Солнце заливало все море слепящими осколками, шлюпки скользили по ним к кораблям и обратно на берег. Искуи лежала в своей шлюпке невидимая. Габриэл узнал только застывшую фигуру Овсанны, недвижимо державшую на руках перворожденного мусадагца.

Погрузка шла чрезвычайно медленно: столько надо было преодолевать при этом трудностей! Большую часть населения деревень можно было легко разместить на транспорте, но этому весьма удобному плану воспротивились врачи. При таком скоплении людей рядом с заразными больными следовало опасаться самого худшего. На транспорт необходимо было погрузить только больных и изможденных, отделив их таким образом от команд боевых кораблей и от здоровой части деревенских жителей. Так пароход превратился в скопище несчастья, страданий, беды. Комиссия, состоявшая из офицеров и врачей, проверяла каждого армянина – здоров ли, свободен ли от насекомых, прежде чем определить, на какой корабль его отправить. При этом соблюдались очень строгие правила. При малейшем подозрении человека отправляли на транспорт. Из руководителей мусадагцев в комиссию входил один только Тер-Айказун. Силы доктора Петроса совсем иссякли, и главный врач переправил его на «Гишен». Учитель Апет Шатахян тоже болтался на крейсере, блаженствуя в непривычном комфорте западной цивилизации. Мухтары на берегу, очевидно, позабыли о своих обязанностях старост и в основном действовали как озабоченные отцы семейств. То же самое происходило и с женатыми сельскими священниками и учителями. Во всяком случае, Тер-Айказун в одиночестве пекся о нуждах народа, то есть уговаривал офицеров и врачей, чтобы они без необходимости не разъединяли семей и чтобы на транспорт отправляли только тех, кому там и место.
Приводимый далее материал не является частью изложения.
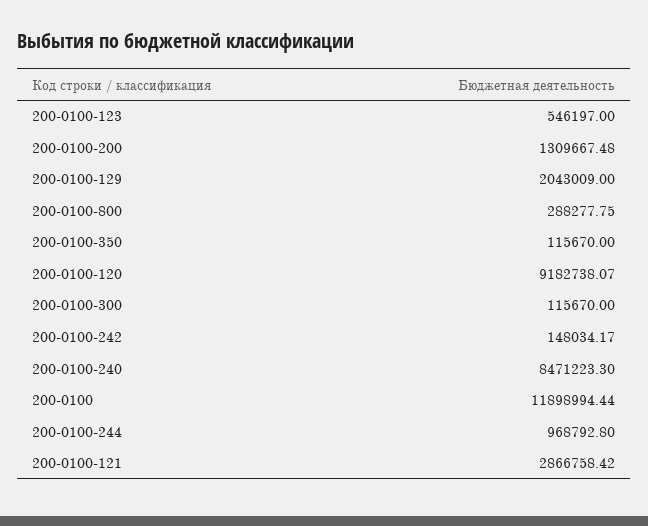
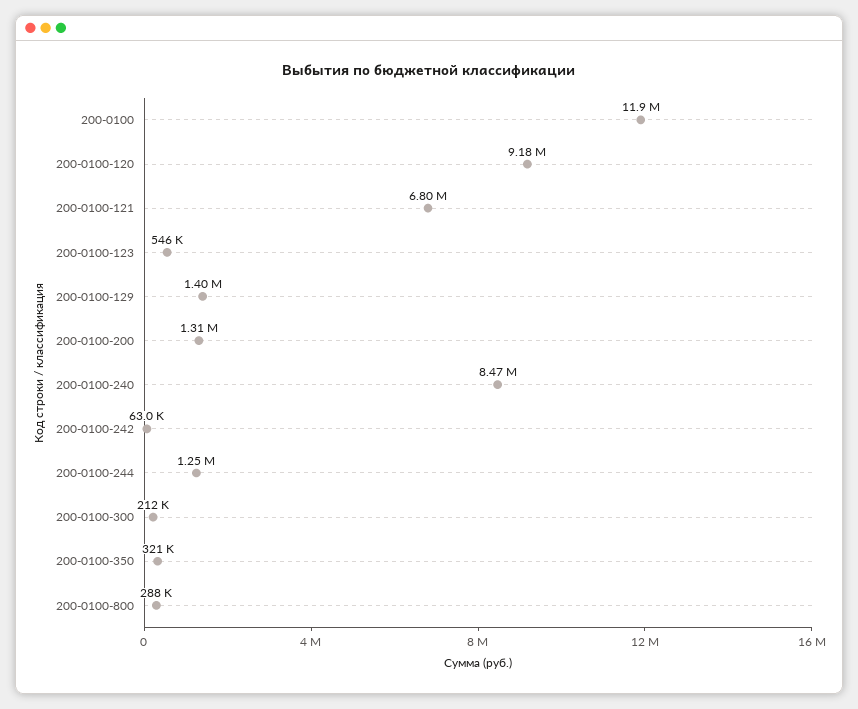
  {
    "200-0100-123": 546197,
    "200-0100-200": 1309667.48,
-   "200-0100-129": 2043009,
+   "200-0100-129": 1400000,
    "200-0100-800": 288277.75,
-   "200-0100-350": 115670,
+   "200-0100-350": 321000,
    "200-0100-120": 9182738.07,
-   "200-0100-300": 115670,
+   "200-0100-300": 212000,
-   "200-0100-242": 148034.17,
+   "200-0100-242": 63000,
    "200-0100-240": 8471223.3,
    "200-0100": 11898994.44,
-   "200-0100-244": 968792.8,
+   "200-0100-244": 1250000,
-   "200-0100-121": 2866758.42
+   "200-0100-121": 6800000
  }

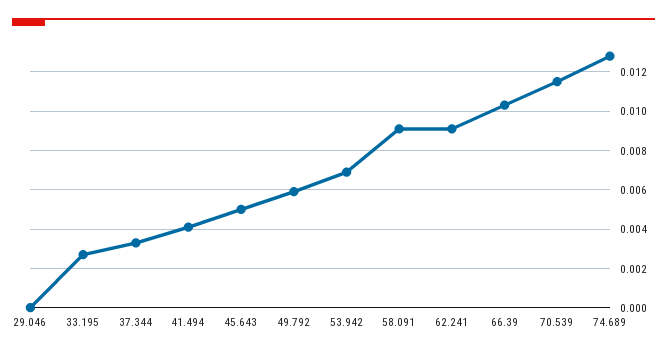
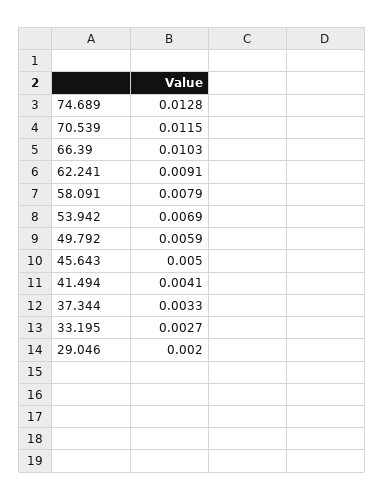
  {
-   "29.046": 0,
+   "29.046": 0.002,
    "33.195": 0.0027,
    "37.344": 0.0033,
    "41.494": 0.0041,
    "45.643": 0.005,
    "49.792": 0.0059,
    "53.942": 0.0069,
-   "58.091": 0.009,
+   "58.091": 0.0079,
    "62.241": 0.0091,
    "66.39": 0.0103,
    "70.539": 0.0115,
    "74.689": 0.0128
  }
Габриэл Багратян подошел к отборочной комиссии, работавшей неподалеку от причального мостика, и положил обе руки на плечи Тер-Айказуна. Вардапет обернулся – лицо спокойное, восковое, о последних событиях на Дамладжке говорили только рубец от раны и сожженная борода. Свой кроткий и все же строгий взгляд он устремил Габриэлу прямо в глаза, что в последнее время случалось редко.

– Хорошо, что я вижу вас, Габриэл Багратян… У меня вопрос. – Тер-Айказун говорил тихо, хотя французы и не могли его понимать – он говорил по-армянски, – Главные подстрекатели – Восканян и Киликян исчезли, и с ними еще кое-кто…

– Киликян мертв, – сказал Багратян, ничего при этом не испытывая.

В глазах Тер-Айказуна мелькнуло что-то, как будто он понял. Затем, указав на узкую полоску скалистого берега, где толпились, ожидая погрузки, дезертиры, сказал:

– Я хотел спросить вас – заслужили ли эти бродяги право быть спасенными?.. Не лучше ли их прогнать?..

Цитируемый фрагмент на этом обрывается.